How does this influence policy. Akerlof cited examples of where schools have made strenuous efforts to overcome the negative culture within the school, and have as a result turned schools around. It requires good teachers and small class sizes, however (no surprise there!). Indeed, argued Akerlof, black children from inner-city schools derive more benefit from small class sizes than other groups. The public policy impact is that this suggests that efforts should be made to bring the best teachers to inner city school and reduce their class sizes – the exact opposite of what generally happens, where good teachers work in schools with excited and engaged pupils, and the money (private or public) ensures small class sizes.

There were other examples; education was just one. However, when all was said and done I was left wondering what was so novel about Akerlof’s suggestion.

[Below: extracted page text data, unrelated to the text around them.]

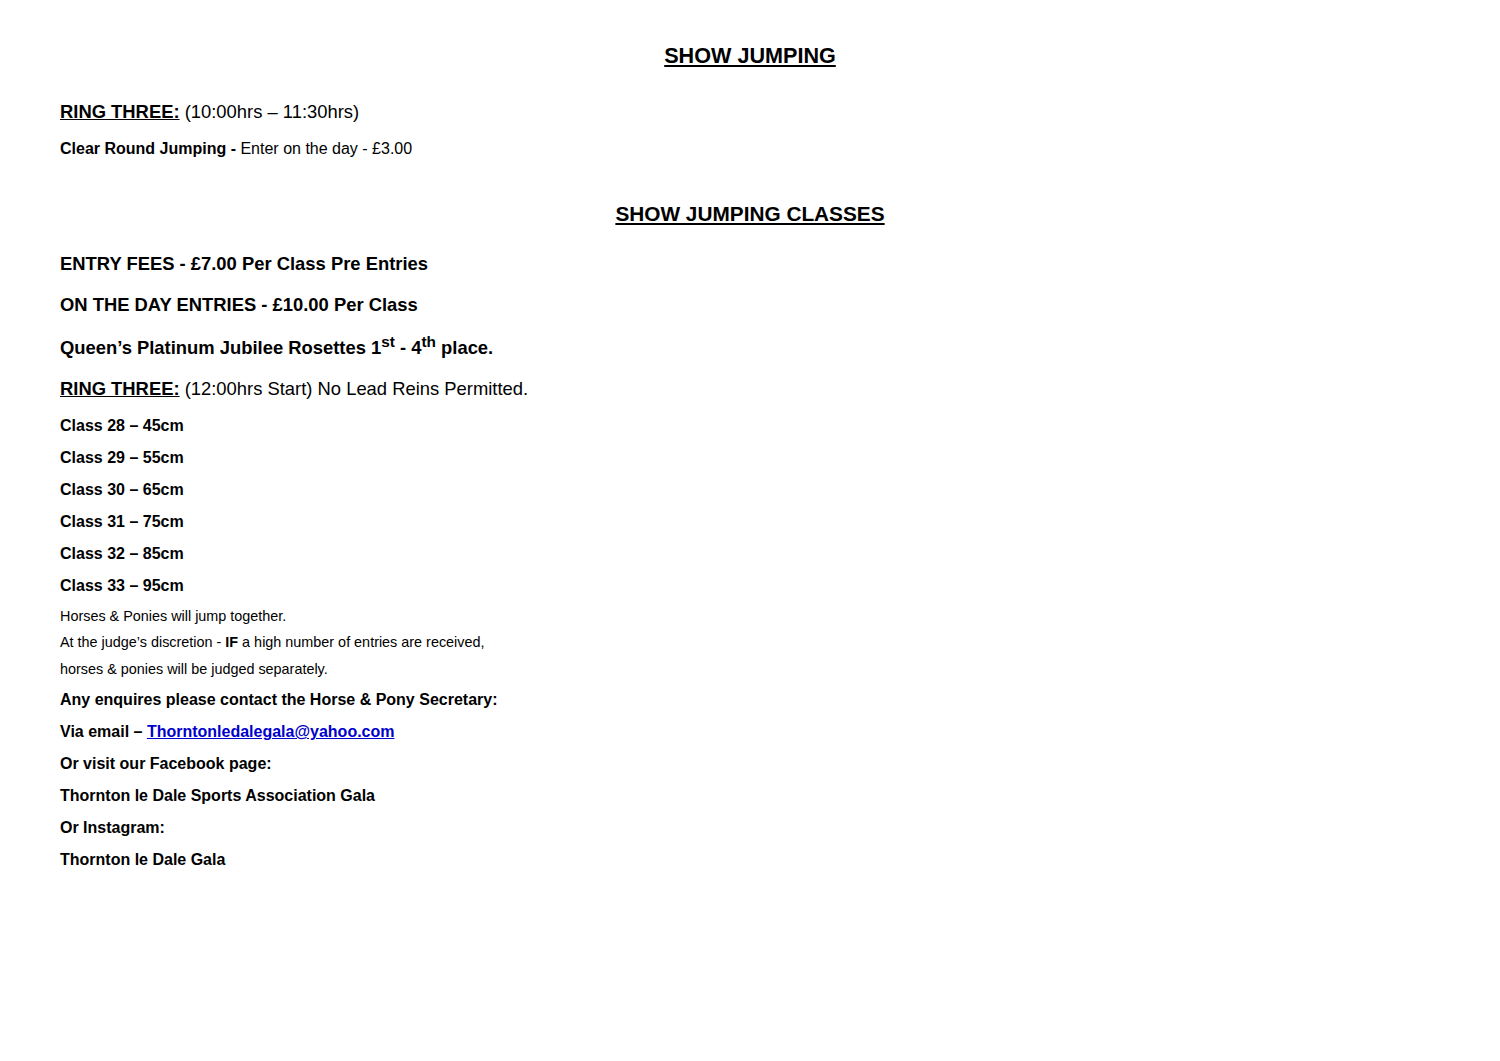SHOW JUMPING
RING THREE: (10:00hrs – 11:30hrs)
Clear Round Jumping - Enter on the day - £3.00
SHOW JUMPING CLASSES
ENTRY FEES - £7.00 Per Class Pre Entries
ON THE DAY ENTRIES - £10.00 Per Class
Queen’s Platinum Jubilee Rosettes 1st - 4th place.
RING THREE: (12:00hrs Start) No Lead Reins Permitted.
Class 28 – 45cm
Class 29 – 55cm
Class 30 – 65cm
Class 31 – 75cm
Class 32 – 85cm
Class 33 – 95cm
Horses & Ponies will jump together.
At the judge’s discretion - IF a high number of entries are received,
horses & ponies will be judged separately.
Any enquires please contact the Horse & Pony Secretary:
Via email – Thorntonledalegala@yahoo.com
Or visit our Facebook page:
Thornton le Dale Sports Association Gala
Or Instagram:
Thornton le Dale Gala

So homo economicus is nothing more than a flawed model. It’s hardly news. Poor kids from inner-city schools need better teachers and smaller class sizes. I can see why they gave him the Nobel Prize!

Akerlof has produced four publications on this subject so far, and promises more to come. It may be that they better explain the usefulness (or even utility!) of incorporating identity into economic modelling and public policy. Until he does, however, this remains nothing more than an intriguing idea.